The Three Minute Thesis, or 3MT, is a competition – and a challenge – for PhD students at universities across Australia and New Zealand. With a single PowerPoint slide, each competitor must convey the essentials of their research in just 180 seconds. The best and brightest from universities on both sides of the Tasman will gather at the University of Western Sydney in October; vying for fame, glory and a $5000 prize.
Each university is allowed a single representative. Monash University’s competitor will be chosen at the university-wide final held in September. Entry to the final is gained by emerging victorious from the faculty-level competitions – such as that which was held at the Parkville campus (home to the Faculty of Pharmacy and Pharmaceutical Sciences) on a brisk winter’s morning in July.
Eight competitors gathered in the green room, doing some last-minute rehearsal and trying to quell the butterflies in their stomachs. The fact that they had already been selected as the best of an initial pool of 22 hopefuls did little to ease the tension. This was The Big One, and it didn’t matter how good you were a few days ago if you forgot your speech half-way through this performance.
The crowd had gathered, the judges were seated, the all-important clock was set – it was time. One by one, they used plain English phrases and clever analogies to get the point of their research across to an audience who may not have been familiar with the intricacies of the particular subject areas. The specialised technical vocabulary (read: jargon) and innumerable acronyms that generally typify scientific conversations were almost entirely absent, with ideas being expressed in creative ways. Drug receptors in the brain became traffic wardens. Combination drug therapy became a superhero team-up. Prostate glands became insidious villains. Potential drug compounds became jigsaw puzzles.
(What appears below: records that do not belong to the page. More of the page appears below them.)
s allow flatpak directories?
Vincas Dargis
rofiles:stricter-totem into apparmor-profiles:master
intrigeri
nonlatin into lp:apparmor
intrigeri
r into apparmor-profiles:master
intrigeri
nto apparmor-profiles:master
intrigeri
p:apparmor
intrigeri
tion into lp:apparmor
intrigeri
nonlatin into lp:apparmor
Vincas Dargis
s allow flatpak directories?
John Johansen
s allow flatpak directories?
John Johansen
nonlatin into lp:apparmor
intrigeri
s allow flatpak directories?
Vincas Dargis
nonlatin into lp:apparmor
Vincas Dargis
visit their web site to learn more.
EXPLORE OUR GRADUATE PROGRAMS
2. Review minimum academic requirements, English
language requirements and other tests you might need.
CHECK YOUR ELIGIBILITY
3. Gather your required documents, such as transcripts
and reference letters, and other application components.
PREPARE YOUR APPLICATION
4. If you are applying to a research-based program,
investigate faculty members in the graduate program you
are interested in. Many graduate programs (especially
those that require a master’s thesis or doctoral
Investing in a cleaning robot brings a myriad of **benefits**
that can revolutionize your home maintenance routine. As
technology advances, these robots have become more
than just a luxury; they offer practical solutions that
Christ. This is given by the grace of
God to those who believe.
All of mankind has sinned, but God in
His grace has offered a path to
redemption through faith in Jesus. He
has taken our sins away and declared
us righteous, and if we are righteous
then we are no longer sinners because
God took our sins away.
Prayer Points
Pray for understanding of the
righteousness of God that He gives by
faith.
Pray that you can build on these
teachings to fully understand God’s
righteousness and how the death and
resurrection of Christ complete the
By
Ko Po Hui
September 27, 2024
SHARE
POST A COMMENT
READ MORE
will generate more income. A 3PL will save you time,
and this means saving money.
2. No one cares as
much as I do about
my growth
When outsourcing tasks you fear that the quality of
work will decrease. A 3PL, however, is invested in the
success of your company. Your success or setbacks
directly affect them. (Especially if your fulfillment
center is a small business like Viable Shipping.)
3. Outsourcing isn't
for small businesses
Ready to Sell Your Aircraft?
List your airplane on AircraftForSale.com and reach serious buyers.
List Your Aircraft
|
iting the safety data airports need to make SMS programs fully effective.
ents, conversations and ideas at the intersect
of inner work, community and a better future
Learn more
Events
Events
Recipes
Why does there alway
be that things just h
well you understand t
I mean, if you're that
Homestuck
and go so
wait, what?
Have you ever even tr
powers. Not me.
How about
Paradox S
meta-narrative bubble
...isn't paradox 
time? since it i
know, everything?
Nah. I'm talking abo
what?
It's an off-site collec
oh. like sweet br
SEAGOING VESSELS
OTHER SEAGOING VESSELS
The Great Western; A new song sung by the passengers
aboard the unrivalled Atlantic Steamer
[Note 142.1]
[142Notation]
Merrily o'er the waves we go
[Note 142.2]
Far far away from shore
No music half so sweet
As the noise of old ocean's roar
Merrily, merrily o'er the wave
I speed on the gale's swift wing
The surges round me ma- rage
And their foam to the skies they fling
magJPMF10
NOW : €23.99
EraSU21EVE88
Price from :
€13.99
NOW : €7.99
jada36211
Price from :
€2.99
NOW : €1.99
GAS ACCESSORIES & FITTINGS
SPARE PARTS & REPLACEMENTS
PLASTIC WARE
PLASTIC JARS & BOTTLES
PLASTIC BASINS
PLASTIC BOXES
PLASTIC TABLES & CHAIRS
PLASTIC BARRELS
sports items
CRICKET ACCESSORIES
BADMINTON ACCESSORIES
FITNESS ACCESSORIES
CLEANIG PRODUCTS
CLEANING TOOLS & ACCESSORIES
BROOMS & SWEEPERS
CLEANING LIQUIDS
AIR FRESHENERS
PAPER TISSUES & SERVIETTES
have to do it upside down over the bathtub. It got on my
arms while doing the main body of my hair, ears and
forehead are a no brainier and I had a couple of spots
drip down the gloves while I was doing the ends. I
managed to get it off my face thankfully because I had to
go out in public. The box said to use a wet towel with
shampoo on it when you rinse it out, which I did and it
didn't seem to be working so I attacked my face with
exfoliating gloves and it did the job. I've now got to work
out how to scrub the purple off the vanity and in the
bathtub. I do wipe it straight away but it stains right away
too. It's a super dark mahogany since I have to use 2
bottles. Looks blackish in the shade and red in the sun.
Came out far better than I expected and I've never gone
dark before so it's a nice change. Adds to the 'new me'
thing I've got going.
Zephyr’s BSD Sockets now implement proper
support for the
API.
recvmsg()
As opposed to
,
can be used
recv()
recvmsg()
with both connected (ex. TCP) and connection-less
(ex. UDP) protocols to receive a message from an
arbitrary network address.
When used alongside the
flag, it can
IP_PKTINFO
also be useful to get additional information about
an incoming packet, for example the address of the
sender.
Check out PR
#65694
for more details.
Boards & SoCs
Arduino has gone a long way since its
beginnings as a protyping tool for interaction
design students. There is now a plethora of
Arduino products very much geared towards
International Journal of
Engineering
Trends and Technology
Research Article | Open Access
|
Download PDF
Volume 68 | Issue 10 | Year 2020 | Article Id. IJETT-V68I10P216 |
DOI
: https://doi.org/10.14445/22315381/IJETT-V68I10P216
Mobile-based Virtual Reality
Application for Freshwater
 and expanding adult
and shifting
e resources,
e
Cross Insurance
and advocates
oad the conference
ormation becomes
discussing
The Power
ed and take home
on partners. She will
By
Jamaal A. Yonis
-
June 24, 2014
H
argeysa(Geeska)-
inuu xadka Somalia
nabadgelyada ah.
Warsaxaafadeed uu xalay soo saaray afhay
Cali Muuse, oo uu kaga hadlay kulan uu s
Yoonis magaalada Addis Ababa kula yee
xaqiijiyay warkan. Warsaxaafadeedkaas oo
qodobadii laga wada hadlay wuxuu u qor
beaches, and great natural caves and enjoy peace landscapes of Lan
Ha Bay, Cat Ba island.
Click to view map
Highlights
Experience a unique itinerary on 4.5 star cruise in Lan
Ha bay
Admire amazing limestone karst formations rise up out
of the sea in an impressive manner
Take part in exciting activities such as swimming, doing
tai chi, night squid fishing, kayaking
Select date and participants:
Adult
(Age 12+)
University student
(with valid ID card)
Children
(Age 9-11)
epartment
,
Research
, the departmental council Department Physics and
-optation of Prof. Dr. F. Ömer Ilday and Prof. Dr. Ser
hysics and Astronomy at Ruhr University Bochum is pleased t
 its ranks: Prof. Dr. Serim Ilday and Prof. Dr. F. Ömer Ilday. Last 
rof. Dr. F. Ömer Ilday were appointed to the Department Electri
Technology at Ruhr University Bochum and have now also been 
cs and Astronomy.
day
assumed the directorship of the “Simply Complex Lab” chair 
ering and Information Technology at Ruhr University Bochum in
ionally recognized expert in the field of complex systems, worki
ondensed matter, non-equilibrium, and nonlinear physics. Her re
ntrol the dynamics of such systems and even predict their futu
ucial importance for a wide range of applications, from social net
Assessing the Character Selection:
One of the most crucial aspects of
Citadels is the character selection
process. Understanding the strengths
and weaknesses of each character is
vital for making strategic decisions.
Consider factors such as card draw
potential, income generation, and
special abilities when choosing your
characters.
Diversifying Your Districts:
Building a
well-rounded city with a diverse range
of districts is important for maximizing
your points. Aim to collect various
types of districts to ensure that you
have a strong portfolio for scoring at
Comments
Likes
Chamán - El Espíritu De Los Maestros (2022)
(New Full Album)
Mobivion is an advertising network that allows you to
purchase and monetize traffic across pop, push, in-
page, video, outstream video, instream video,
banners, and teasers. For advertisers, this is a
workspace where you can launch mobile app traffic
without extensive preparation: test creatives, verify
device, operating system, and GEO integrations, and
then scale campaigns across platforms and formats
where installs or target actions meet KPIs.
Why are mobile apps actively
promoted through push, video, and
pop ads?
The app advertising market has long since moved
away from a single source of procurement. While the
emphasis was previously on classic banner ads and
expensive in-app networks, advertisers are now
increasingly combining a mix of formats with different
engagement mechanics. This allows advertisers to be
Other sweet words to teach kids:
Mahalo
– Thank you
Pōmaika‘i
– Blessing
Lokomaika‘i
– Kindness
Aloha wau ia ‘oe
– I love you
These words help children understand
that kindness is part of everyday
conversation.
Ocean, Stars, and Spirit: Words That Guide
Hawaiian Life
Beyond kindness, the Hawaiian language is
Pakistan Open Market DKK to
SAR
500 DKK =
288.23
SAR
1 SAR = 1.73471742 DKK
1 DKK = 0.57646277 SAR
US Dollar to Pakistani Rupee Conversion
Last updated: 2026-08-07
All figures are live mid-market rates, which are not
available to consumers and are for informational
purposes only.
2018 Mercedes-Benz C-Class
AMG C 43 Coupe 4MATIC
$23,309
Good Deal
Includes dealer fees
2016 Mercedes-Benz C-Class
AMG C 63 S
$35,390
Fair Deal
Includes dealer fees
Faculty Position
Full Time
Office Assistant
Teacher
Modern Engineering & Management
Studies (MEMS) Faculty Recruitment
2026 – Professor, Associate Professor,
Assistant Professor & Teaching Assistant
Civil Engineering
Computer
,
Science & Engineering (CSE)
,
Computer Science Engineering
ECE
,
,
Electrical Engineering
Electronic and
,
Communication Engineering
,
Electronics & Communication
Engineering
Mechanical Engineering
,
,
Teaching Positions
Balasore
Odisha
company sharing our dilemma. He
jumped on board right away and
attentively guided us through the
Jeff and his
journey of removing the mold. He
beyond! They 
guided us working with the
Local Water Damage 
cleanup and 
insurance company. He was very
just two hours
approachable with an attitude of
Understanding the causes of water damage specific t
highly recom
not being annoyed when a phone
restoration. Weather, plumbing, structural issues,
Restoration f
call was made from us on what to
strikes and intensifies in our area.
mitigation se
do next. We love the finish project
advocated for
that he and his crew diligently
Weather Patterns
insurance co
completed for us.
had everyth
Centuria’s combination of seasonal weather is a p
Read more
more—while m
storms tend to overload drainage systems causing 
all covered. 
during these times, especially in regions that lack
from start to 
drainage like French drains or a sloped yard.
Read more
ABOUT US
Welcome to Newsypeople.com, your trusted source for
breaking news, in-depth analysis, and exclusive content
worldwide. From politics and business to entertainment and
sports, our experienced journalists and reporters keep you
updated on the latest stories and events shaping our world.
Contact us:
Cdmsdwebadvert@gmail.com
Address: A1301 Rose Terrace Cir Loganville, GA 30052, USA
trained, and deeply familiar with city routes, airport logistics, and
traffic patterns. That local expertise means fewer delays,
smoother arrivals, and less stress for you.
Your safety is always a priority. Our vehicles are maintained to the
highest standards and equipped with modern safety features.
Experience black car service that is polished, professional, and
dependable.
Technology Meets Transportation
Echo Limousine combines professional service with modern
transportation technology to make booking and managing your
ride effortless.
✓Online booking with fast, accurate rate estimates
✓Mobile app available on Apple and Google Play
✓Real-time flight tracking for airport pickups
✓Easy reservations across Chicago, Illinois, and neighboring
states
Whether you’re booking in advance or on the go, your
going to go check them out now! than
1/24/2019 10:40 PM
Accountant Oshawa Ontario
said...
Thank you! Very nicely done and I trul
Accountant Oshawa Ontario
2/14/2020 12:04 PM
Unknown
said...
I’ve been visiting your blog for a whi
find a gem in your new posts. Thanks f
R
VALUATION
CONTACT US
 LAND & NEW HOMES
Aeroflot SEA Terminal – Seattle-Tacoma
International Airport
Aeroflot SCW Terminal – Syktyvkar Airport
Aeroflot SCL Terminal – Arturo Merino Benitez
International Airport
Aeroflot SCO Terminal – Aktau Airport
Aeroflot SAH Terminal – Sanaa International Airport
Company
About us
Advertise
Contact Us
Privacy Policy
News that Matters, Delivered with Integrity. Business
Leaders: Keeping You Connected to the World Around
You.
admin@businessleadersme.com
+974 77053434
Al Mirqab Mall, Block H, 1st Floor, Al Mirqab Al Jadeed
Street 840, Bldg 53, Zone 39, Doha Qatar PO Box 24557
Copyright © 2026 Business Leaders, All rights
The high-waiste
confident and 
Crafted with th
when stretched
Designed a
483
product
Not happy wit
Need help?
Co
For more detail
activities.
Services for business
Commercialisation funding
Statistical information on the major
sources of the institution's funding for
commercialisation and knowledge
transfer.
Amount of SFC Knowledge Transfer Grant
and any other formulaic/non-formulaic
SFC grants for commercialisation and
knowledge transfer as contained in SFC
Each speech was carefully crafted and expertly delivered.
The quality of all performances was excellent, and the judges had a hard time separating them from each other. In the end, first, second and third places were separated by half a point each. Victory was awarded to Nicole Eise, for her presentation on the use of plant derivatives to treat prostate enlargement. Second was Stephen Drane, for his work with venomous, predatory snails. Third was Lori Fennins, for explaining how she was developing a treatment for African sleeping sickness. The People’s Choice award was given to the presenter deemed best by popular audience vote, and was also taken out by Drane.
The Faculty of Pharmacy and Pharmaceutical Sciences was a bit late to the party this year – most of the other faculties chose their representatives weeks before. Be sure to keep an eye out for Nicole’s presentation as she battles it out in the Alexander Threatre on September 3 – come along and cheer for your faculty’s representative, too!